• _REQUIREMENT A_: Reproduce the passage of the fishing forum thread from "No, that was" up to and including "memory officially recorded...priceless.".
*** PASSAGE PROVIDED Section Begins ***
I kind of have to agree with that thinking, although I personally believe its so remote that we should be allowed to stock hybrids.

Maybe some day...


----------



## Meadowlark (Jul 19, 2008)

creeker said:


> ...
> Meadowlark - your logs are amazing.....
> 
> Thanks for the compliments on the fish - my son had to take some advil because his face hurt from smiling so much with the thought that he had caught one of the biggest hybrids on the lake.


No, that was the largest hybrid ever caught by a junior angler on Livingston.

Please consider filing for the junior water body record for him. My grandson has the striper record and I can tell you that it is a source of great pride for him and has been since 2011. Your son will forever have that memory officially recorded...priceless.

I don't know if Ron will accept your application without a weight or a picture with the length showing. They need both to certify...but at a minimum your son will receive a big fish award and possibly fish of the month.

Please consider applying...trust me your son will be forever grateful.


----------



## Jimmy Blue (Nov 20, 2013)

Congrats on a super nice catch!


----------



## big D. (Apr 10, 2010)

That would be really cool for your son!!!

I've got my sites on a lake record this year for my son! There is one in particular that I think he can sneak away with this winter. I caught 2 in the same day that would have easily taken it. He couldnt go with me that day or he would have had it. My friend on another boat and I caught several that day pushing the youth record! I like to look up the records for each lake we plan to fish just incase...


----------



## Meadowlark (Jul 19, 2008)

big D. said:


> That would be really cool for your son!!!
> 
> I've got my sites on a lake record this year for my son! There is one in particular that I think he can sneak away with this winter. I caught 2 in the same day that would have easily taken it. He couldnt go with me that day or he would have had it. My friend on another boat and I caught several that day pushing the youth record! I like to look up the records for each lake we plan to fish just incase...
*** PASSAGE PROVIDED Section Ends ***
*** DATASET RECORDS Section Begins ***
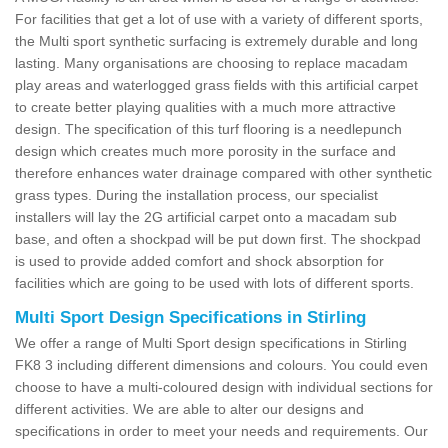
For facilities that get a lot of use with a variety of different sports,
the Multi sport synthetic surfacing is extremely durable and long
lasting. Many organisations are choosing to replace macadam
play areas and waterlogged grass fields with this artificial carpet
to create better playing qualities with a much more attractive
design. The specification of this turf flooring is a needlepunch
design which creates much more porosity in the surface and
therefore enhances water drainage compared with other synthetic
grass types. During the installation process, our specialist
installers will lay the 2G artificial carpet onto a macadam sub
base, and often a shockpad will be put down first. The shockpad
is used to provide added comfort and shock absorption for
facilities which are going to be used with lots of different sports.
Multi Sport Design Specifications in Stirling
We offer a range of Multi Sport design specifications in Stirling
FK8 3 including different dimensions and colours. You could even
choose to have a multi-coloured design with individual sections for
different activities. We are able to alter our designs and
specifications in order to meet your needs and requirements. Our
*** DATASET RECORDS Section Ends ***
• _REQUIREMENT B_: Recast the rows above as a numbered list, beginning at their start and continuing up to and including the line with "base, and often". Omit blank lines and leave the pictures out.

• _EXPECTED OUTPUT A_:
No, that was the largest hybrid ever caught by a junior angler on Livingston.

Please consider filing for the junior water body record for him. My grandson has the striper record and I can tell you that it is a source of great pride for him and has been since 2011. Your son will forever have that memory officially recorded...priceless.

• _EXPECTED OUTPUT B_:
1. For facilities that get a lot of use with a variety of different sports,
2. the Multi sport synthetic surfacing is extremely durable and long
3. lasting. Many organisations are choosing to replace macadam
4. play areas and waterlogged grass fields with this artificial carpet
5. to create better playing qualities with a much more attractive
6. design. The specification of this turf flooring is a needlepunch
7. design which creates much more porosity in the surface and
8. therefore enhances water drainage compared with other synthetic
9. grass types. During the installation process, our specialist
10. installers will lay the 2G artificial carpet onto a macadam sub
11. base, and often a shockpad will be put down first. The shockpad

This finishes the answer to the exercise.